For many years, healthcare policy researchers have put forward the notion that Medicare spending variations across the U.S. are solely due to wasteful practices and overtreatment — an idea that neurosurgery has repeatedly challenged. A recent study, published in the journal Medical Care — Research and Review, agrees with us that this simply is not the case. In fact, (as this Kaiser Health News piece points out) the paper concludes that health differences — NOT wasteful practices — around the country explains between 75 percent and 85 percent of the cost variations. We aren’t math majors here at Neurosurgery Blog, but it doesn’t take a mathematician to figure out that “between 75 percent and 85 percent” is a huge piece of the Medicare healthcare spending variation pie, and this finding really drives a stake through the heart of the idea that there might be a lot of savings within the healthcare system simply by limiting certain medical services.

Pursuant to a Congressional directive, the Institute of Medicine (IOM) panel is currently evaluating whether Medicare should pay less to hospitals and physicians in areas with heavy use of medical services and more in areas of the country where spending is lower. We agree with Congress — finding optimum efficiency is a good thing — but banking on the buckets full of savings it could yield might not be the best bet. There simply is no evidence that these ideas are effective in encouraging higher quality and lower costs, so perhaps it is time for policymakers to abandon this line of thinking. As Buz Cooper, MD, has repeatedly pointed out, most spending variations can be attributed to the fact that disease prevalence is greatest among individuals who are poor, poorly educated, often minorities, and usually residing in densely poor neighborhoods. Healthcare utilization and spending is higher among this population, and because poverty is geographic, increased utilization naturally follows these geographic patterns.

Right now physicians in every region of the country face cumulative financial penalties if they do not successfully participate in multiple Medicare programs, including the e-prescribing program, the electronic health record (EHR) meaningful use program and the Physician Quality Reporting System (PQRS).

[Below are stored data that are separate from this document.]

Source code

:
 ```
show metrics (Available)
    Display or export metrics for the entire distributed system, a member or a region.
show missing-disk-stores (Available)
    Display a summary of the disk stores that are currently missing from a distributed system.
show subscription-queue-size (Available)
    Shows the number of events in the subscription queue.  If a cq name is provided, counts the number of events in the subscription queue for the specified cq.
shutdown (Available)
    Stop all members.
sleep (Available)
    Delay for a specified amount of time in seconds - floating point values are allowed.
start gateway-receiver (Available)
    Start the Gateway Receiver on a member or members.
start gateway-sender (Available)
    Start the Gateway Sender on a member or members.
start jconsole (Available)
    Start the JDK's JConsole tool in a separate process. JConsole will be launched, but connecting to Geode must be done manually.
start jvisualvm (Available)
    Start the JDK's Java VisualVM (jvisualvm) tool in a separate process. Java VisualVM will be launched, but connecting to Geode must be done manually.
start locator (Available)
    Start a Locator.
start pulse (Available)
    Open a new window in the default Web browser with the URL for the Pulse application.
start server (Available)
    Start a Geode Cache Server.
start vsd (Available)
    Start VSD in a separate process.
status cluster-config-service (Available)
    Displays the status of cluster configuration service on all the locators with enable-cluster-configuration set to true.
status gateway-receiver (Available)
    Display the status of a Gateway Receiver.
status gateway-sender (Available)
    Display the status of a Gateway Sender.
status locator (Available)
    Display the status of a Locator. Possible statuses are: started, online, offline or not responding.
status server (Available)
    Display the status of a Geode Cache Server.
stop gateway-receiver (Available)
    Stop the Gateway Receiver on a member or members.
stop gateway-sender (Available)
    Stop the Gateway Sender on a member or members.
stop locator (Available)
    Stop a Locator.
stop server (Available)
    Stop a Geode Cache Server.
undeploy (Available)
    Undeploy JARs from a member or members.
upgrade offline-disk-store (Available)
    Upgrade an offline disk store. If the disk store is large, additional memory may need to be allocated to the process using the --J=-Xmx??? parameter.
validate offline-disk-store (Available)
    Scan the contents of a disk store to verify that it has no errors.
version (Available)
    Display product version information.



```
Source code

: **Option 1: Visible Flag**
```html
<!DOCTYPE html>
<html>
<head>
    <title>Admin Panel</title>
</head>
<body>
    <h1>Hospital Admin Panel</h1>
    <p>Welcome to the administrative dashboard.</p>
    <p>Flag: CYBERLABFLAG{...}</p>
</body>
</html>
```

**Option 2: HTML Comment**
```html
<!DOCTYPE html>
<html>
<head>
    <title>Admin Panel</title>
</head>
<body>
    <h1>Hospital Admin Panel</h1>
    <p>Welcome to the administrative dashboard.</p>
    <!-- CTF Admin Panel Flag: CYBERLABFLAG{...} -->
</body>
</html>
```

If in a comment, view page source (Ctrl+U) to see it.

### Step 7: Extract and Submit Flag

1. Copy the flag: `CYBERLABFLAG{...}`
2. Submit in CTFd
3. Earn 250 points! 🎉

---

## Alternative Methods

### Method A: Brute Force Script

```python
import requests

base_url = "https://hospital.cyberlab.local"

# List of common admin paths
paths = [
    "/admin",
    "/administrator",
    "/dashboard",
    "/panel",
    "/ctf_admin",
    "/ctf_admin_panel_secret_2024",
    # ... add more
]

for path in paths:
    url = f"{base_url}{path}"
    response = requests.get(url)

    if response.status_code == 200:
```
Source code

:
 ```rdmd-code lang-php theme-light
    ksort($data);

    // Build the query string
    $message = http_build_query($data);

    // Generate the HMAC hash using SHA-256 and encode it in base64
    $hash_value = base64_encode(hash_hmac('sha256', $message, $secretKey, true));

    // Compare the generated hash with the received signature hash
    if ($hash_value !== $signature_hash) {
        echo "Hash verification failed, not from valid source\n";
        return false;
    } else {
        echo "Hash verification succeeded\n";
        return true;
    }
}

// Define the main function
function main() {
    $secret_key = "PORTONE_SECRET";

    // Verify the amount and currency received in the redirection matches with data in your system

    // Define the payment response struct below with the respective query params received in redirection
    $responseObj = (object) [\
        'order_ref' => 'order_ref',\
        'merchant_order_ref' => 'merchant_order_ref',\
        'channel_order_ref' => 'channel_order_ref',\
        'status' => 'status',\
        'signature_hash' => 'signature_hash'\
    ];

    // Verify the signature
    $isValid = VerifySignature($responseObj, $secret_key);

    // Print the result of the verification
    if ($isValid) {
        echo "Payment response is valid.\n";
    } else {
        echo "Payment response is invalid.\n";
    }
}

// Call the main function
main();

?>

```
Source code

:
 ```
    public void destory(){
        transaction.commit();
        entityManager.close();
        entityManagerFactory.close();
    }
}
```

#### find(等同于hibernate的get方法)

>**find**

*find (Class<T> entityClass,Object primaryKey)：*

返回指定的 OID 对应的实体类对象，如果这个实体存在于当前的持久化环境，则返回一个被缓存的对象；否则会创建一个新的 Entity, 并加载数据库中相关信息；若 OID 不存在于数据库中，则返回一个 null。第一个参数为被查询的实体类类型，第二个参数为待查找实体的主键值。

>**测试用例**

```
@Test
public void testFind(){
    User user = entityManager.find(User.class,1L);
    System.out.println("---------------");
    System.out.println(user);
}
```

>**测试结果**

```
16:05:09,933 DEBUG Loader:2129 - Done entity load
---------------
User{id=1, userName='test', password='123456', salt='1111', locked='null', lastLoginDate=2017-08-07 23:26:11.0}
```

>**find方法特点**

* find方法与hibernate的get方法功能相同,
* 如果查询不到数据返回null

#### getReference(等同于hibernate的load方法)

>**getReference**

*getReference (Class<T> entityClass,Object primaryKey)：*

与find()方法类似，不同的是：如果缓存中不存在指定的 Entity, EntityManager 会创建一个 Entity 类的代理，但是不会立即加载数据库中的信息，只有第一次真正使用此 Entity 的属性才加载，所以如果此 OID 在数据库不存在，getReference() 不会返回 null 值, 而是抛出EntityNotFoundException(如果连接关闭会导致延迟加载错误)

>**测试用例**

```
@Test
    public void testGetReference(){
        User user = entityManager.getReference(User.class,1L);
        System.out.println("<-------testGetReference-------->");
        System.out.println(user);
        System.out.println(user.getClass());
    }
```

These cuts are on top of the sustainable growth rate (SGR) and other budget deficit-related cuts, and, as we have said before, the cumulative pay cut to physicians adds up to at least a whopping 85 percent over the next nine years.  This figure doesn’t even begin to factor in the potential of lower payments to providers based on unproven and flawed explanations for Medicare spending variations.

In commenting on the Reschovsky paper, Dr. Cooper summed up this entire debate well by posing a number of questions:

Isn’t it time to stop this foolishness about geographic variation being a manifestation of variation in practice? Wouldn’t it have been wonderful if that could have occurred before all of the foolish incentives and penalties were written into Obama-care? Shouldn’t someone be held accountable for deceiving congress, distorting the practice of medicine and bilking the profession?  Isn’t it time that the high health care costs of poverty became a focus of national attention? Don’t we owe our children a health care system that they can sustain?

Neurosurgeons have been at the forefront of discussions on the best way to implement payment reform measures and it is high time that move beyond the Dartmouth narrative to find creative solutions that will improve the value of our healthcare system.